As a Brit (currently in Britain at this second but 99% of the time living in Los Angeles) this list is correct in as far as, yes, we eat all of those foods. But incorrect in as far as we eat ALL of those foods - there's no actual distinction between what L.A thinks we eat and what we eat.

And it's all gorgeous grub (with the exception of liver and onions - though I know some who love it)

Also. You spelled Wotsits wrong. I literally just inhaled a bag this very second.

Tansy Forster
Tansy Forster

Sorry as a British person living in France your list is rubbish! You are talking to people that have possibly been away for sometime and are answering you with what you think you want to hear... I don't know anyone that eats spotted dick by choice - liver and onions no way these are recipe choices I was bought up on as a child in the 1950's & 60's!!! Don't forget the UK was on food rations after WW2 until the mid 50's...when I was born I had a ration card & I was born in 1954...so sorry your research is random and in my opinion silly. I have this same ridiculous argument with the French on a daily basis - English food is crap...funny isn't it London is the capitol of gourmet cuisine...I think yet again!
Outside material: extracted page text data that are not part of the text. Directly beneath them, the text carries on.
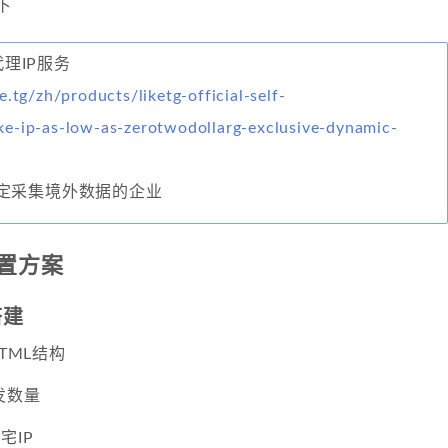
下
代理IP服务
e.tg/zh/products/liketg-official-self-
e-ip-as-low-as-zerotwodollarg-exclusive-dynamic-
定采集境外数据的企业
置方案
搭建
HTML结构
发数量
宅IP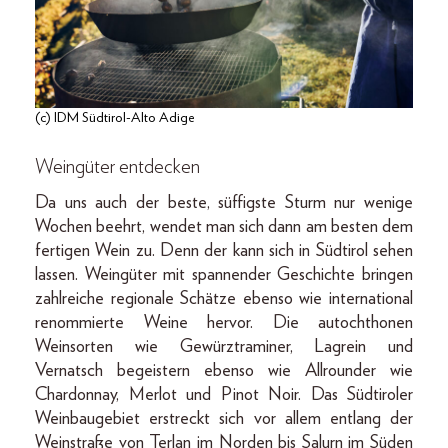
(c) IDM Südtirol-Alto Adige
Weingüter entdecken
Da uns auch der beste, süffigste Sturm nur wenige
Wochen beehrt, wendet man sich dann am besten dem
fertigen Wein zu. Denn der kann sich in Südtirol sehen
lassen. Weingüter mit spannender Geschichte bringen
zahlreiche regionale Schätze ebenso wie international
renommierte Weine hervor. Die autochthonen
Weinsorten wie Gewürztraminer, Lagrein und
Vernatsch begeistern ebenso wie Allrounder wie
Chardonnay, Merlot und Pinot Noir. Das Südtiroler
Weinbaugebiet erstreckt sich vor allem entlang der
Weinstraße von Terlan im Norden bis Salurn im Süden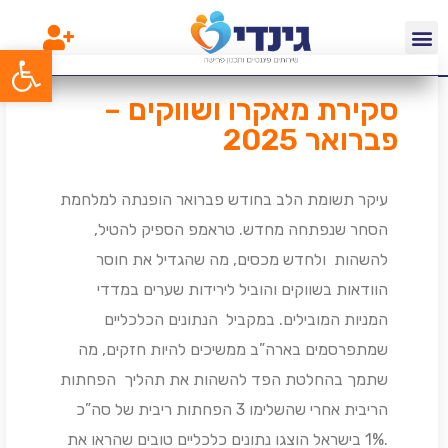
פתח סרג
סקירת מאקרו ושווקים –
פברואר 2025
עיקר תשומת הלב בחודש פברואר הופנתה למלחמת
הסחר שנפתחה מחדש. טראמפ הספיק להטיל,
להשהות ולחדש מכסים, מה שהגדיל את חוסר
הוודאות בשווקים והוביל לירידות שערים במדדי
המניות המובילים. במקביל הנתונים הכלכליים
שמתפרסמים בארה”ב ממשיכים להיות חזקים, מה
שתמך בהחלטת הפד להשהות את תהליך הפחתות
הריבית אחרי שהשלימו 3 הפחתות ריבית של סה”כ
.1% בישראל הוצגו נתונים כלכליים טובים שהראו את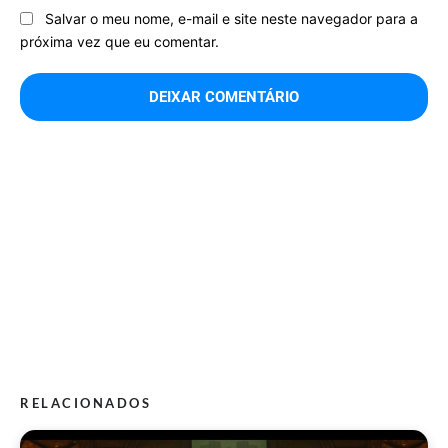
Salvar o meu nome, e-mail e site neste navegador para a
próxima vez que eu comentar.
RELACIONADOS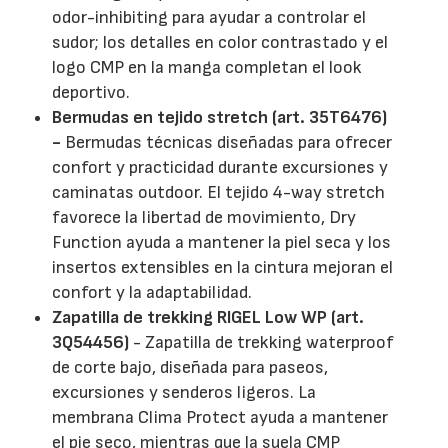
odor-inhibiting para ayudar a controlar el
sudor; los detalles en color contrastado y el
logo CMP en la manga completan el look
deportivo.
Bermudas en tejido stretch (art. 35T6476)
-
Bermudas técnicas diseñadas para ofrecer
confort y practicidad durante excursiones y
caminatas outdoor. El tejido 4-way stretch
favorece la libertad de movimiento, Dry
Function ayuda a mantener la piel seca y los
insertos extensibles en la cintura mejoran el
confort y la adaptabilidad.
Zapatilla de trekking RIGEL Low WP (art.
3Q54456)
- Zapatilla de trekking waterproof
de corte bajo, diseñada para paseos,
excursiones y senderos ligeros. La
membrana Clima Protect ayuda a mantener
el pie seco, mientras que la suela CMP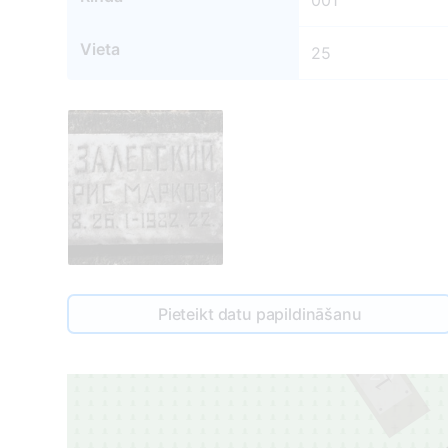
001
Vieta
25
Pieteikt datu papildināšanu
26
1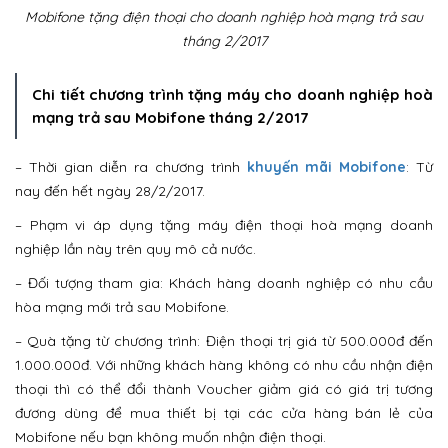
Mobifone tặng điện thoại cho doanh nghiệp hoà mạng trả sau
tháng 2/2017
Chi tiết chương trình tặng máy cho doanh nghiệp hoà
mạng trả sau Mobifone tháng 2/2017
– Thời gian diễn ra chương trình
khuyến mãi Mobifone
: Từ
nay đến hết ngày 28/2/2017.
– Phạm vi áp dụng tặng máy điện thoại hoà mạng doanh
nghiệp lần này trên quy mô cả nước.
– Đối tượng tham gia: Khách hàng doanh nghiệp có nhu cầu
hòa mạng mới trả sau Mobifone.
– Quà tặng từ chương trình: Điện thoại trị giá từ 500.000đ đến
1.000.000đ. Với những khách hàng không có nhu cầu nhận điện
thoại thì có thể đổi thành Voucher giảm giá có giá trị tương
đương dùng để mua thiết bị tại các cửa hàng bán lẻ của
Mobifone nếu bạn không muốn nhận điện thoại.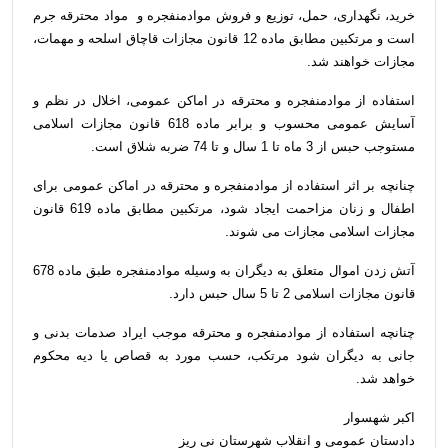
خرید، نگهداری، حمل، توزیع و فروش موادمنفجره و مواد محترقه جرم
است و مرتکبین مطابق ماده 12 قانون مجازات قاچاق اسلحه و مهمات،
مجازات خواهند شد.
استفاده از موادمنفجره و محترقه در اماکن عمومی، اخلال در نظم و
آسایش عمومی محسوب و برابر ماده 618 قانون مجازات اسلامی
مستوجب حبس از 3 ماه تا 1 سال و تا 74 ضربه شلاق است.
چنانچه بر اثر استفاده از موادمنفجره و محترقه در اماکن عمومی برای
اطفال و زنان مزاحمت ایجاد شود، مرتکبین مطابق ماده 619 قانون
مجازات اسلامی مجازات می شوند.
آتش زدن اموال متعلق به دیگران به وسیله موادمنفجره طبق ماده 678
قانون مجازات اسلامی 2 تا 5 سال حبس دارد.
چنانچه استفاده از موادمنفجره و محترقه موجب ایراد صدمات بدنی و
جانی به دیگران شود مرتکب، حسب مورد به قصاص یا دیه محکوم
خواهد شد.
اکبر شهسوار
دادستان عمومی و انقلاب شهرستان نی ریز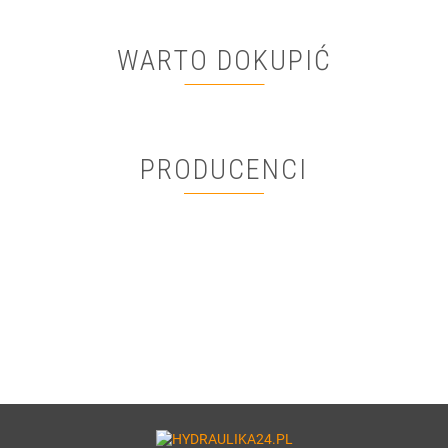
WARTO DOKUPIĆ
PRODUCENCI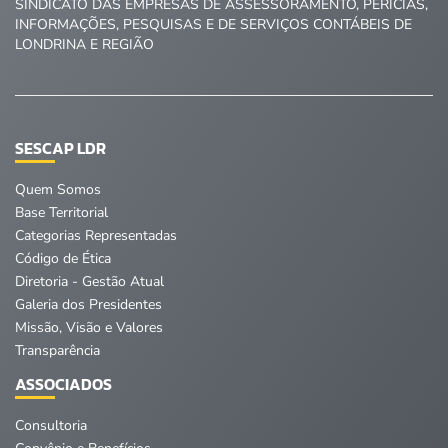
SINDICATO DAS EMPRESAS DE ASSESSORAMENTO, PERÍCIAS,
INFORMAÇÕES, PESQUISAS E DE SERVIÇOS CONTÁBEIS DE
LONDRINA E REGIÃO
SESCAP LDR
Quem Somos
Base Territorial
Categorias Representadas
Código de Ética
Diretoria - Gestão Atual
Galeria dos Presidentes
Missão, Visão e Valores
Transparência
ASSOCIADOS
Consultoria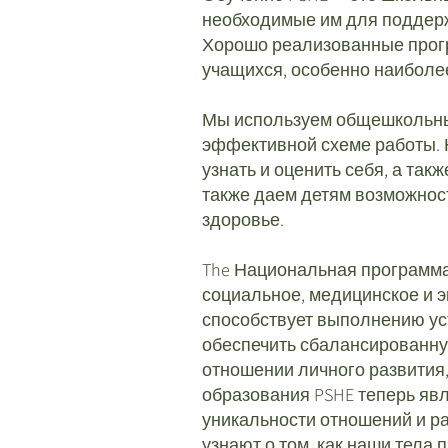
необходимые им для поддержа
Хорошо реализованные прогр
учащихся, особенно наиболе
Мы используем общешкольный 
эффективной схеме работы. Н
узнать и оценить себя, а та
также даем детям возможност
здоровье.
The
Национальная программ
социальное, медицинское и э
способствует выполнению ус
обеспечить сбалансированну
отношении личного развития,
образования PSHE теперь явл
уникальности отношений и р
узнают о том, как наши тела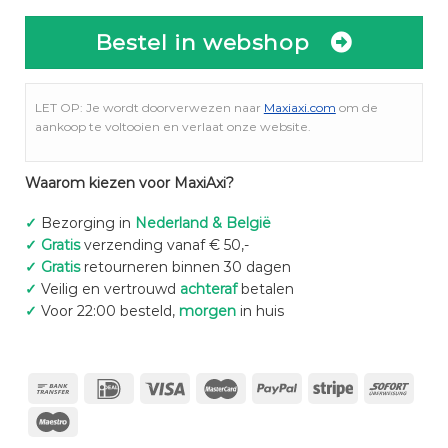
Bestel in webshop
LET OP: Je wordt doorverwezen naar
Maxiaxi.com
om de
aankoop te voltooien en verlaat onze website.
Waarom kiezen voor MaxiAxi?
✓
Bezorging in
Nederland & België
✓
Gratis
verzending vanaf € 50,-
✓
Gratis
retourneren binnen 30 dagen
✓
Veilig en vertrouwd
achteraf
betalen
✓
Voor 22:00 besteld,
morgen
in huis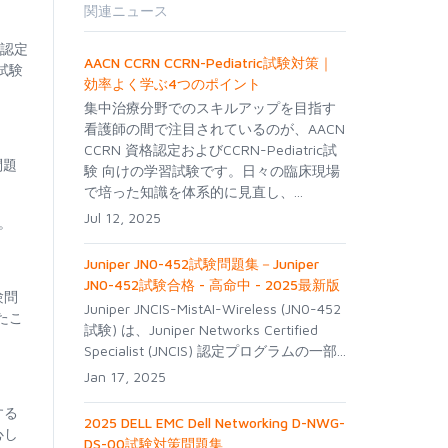
関連ニュース
、認定
AACN CCRN CCRN-Pediatric試験対策｜
試験
効率よく学ぶ4つのポイント
集中治療分野でのスキルアップを目指す
看護師の間で注目されているのが、AACN
CCRN 資格認定およびCCRN-Pediatric試
問題
験 向けの学習試験です。日々の臨床現場
で培った知識を体系的に見直し、...
Jul 12, 2025
す。
Juniper JN0-452試験問題集－Juniper
JN0-452試験合格 - 高命中 - 2025最新版
験問
Juniper JNCIS-MistAI-Wireless (JN0-452
たこ
試験) は、Juniper Networks Certified
Specialist (JNCIS) 認定プログラムの一部...
Jan 17, 2025
する
2025 DELL EMC Dell Networking D-NWG-
心し
DS-00試験対策問題集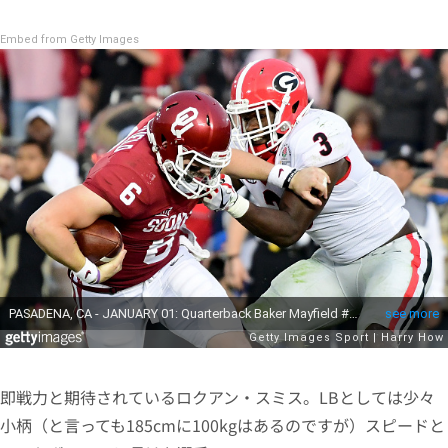
Embed from Getty Images
即戦力と期待されているロクアン・スミス。LBとしては少々
小柄（と言っても185cmに100kgはあるのですが）スピードと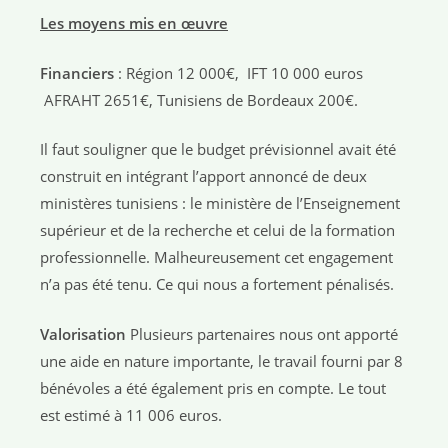
Les moyens mis en œuvre
Financiers
: Région 12 000€, IFT 10 000 euros
AFRAHT 2651€, Tunisiens de Bordeaux 200€.
Il faut souligner que le budget prévisionnel avait été
construit en intégrant l’apport annoncé de deux
ministères tunisiens : le ministère de l’Enseignement
supérieur et de la recherche et celui de la formation
professionnelle. Malheureusement cet engagement
n’a pas été tenu. Ce qui nous a fortement pénalisés.
Valorisation
Plusieurs partenaires nous ont apporté
une aide en nature importante, le travail fourni par 8
bénévoles a été également pris en compte. Le tout
est estimé à 11 006 euros.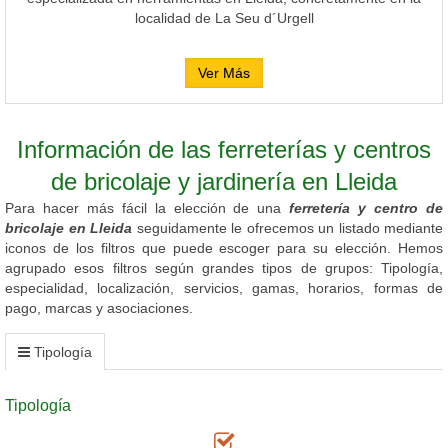
localidad de La Seu d´Urgell
Ver Más
Información de las ferreterías y centros
de bricolaje y jardinería en Lleida
Para hacer más fácil la elección de una
ferretería y centro de
bricolaje en Lleida
seguidamente le ofrecemos un listado mediante
iconos de los filtros que puede escoger para su elección. Hemos
agrupado esos filtros según grandes tipos de grupos: Tipología,
especialidad, localización, servicios, gamas, horarios, formas de
pago, marcas y asociaciones.
Tipología
Tipología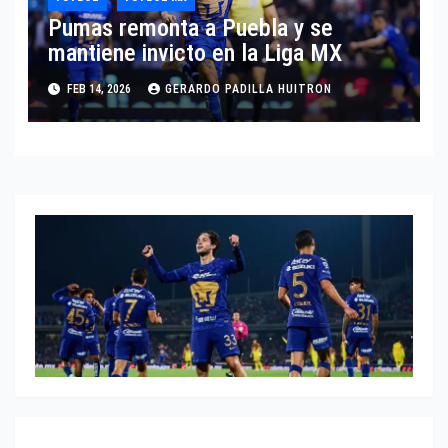
Pumas remonta a Puebla y se
mantiene invicto en la Liga MX
FEB 14, 2026
GERARDO PADILLA HUITRON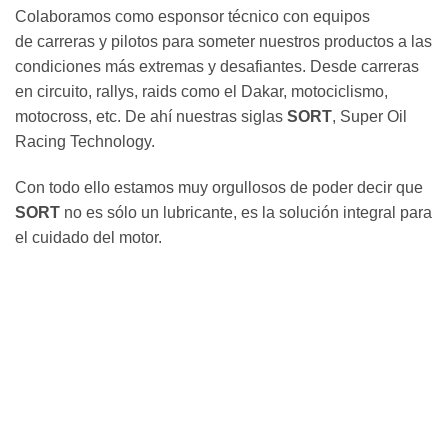
Colaboramos como esponsor técnico con equipos
de carreras y pilotos para someter nuestros productos a las
condiciones más extremas y desafiantes. Desde carreras
en circuito, rallys, raids como el Dakar, motociclismo,
motocross, etc. De ahí nuestras siglas
SORT
, Super Oil
Racing Technology.
Con todo ello estamos muy orgullosos de poder decir que
SORT
no es sólo un lubricante, es la solución integral para
el cuidado del motor.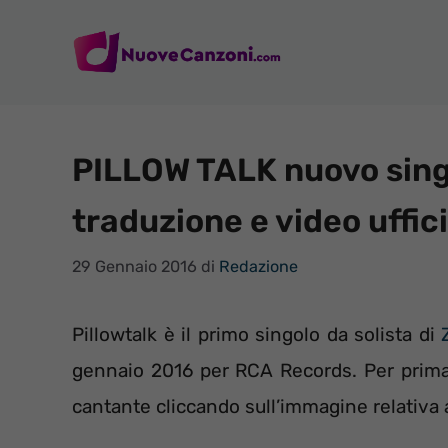
Vai
al
contenuto
PILLOW TALK nuovo singo
traduzione e video uffic
29 Gennaio 2016
di
Redazione
Pillowtalk è il primo singolo da solista di
gennaio 2016 per RCA Records. Per prima 
cantante cliccando sull’immagine relativa a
It's like me saying all French eat frogs legs & all Americans only eat burgers...

Susiemass2011
Susiemass2011

was just in UK for a year and this list if wrong, LA is not that far off...

LostInOxford
LostInOxford

Hmmm I think you've failed here...I've been living in Oxford for the last 4 years and with the exception of English muffins (umm they're just muffins), all the foods listed are consumed here A LOT.  The folks you "talked" to, are to Americanised now.  Okay, Marmite either you love it or hate it, but yes people still devour it here.  I find everything you listed on the shelves of my local small store, where tourists don't go.  As for those folks responses- I'm pretty sure they are the common Brit response, which is pretending they hate something or don't care- when in the end they really do care and buy it. So, gonna have to say this is Venn is Bollocks!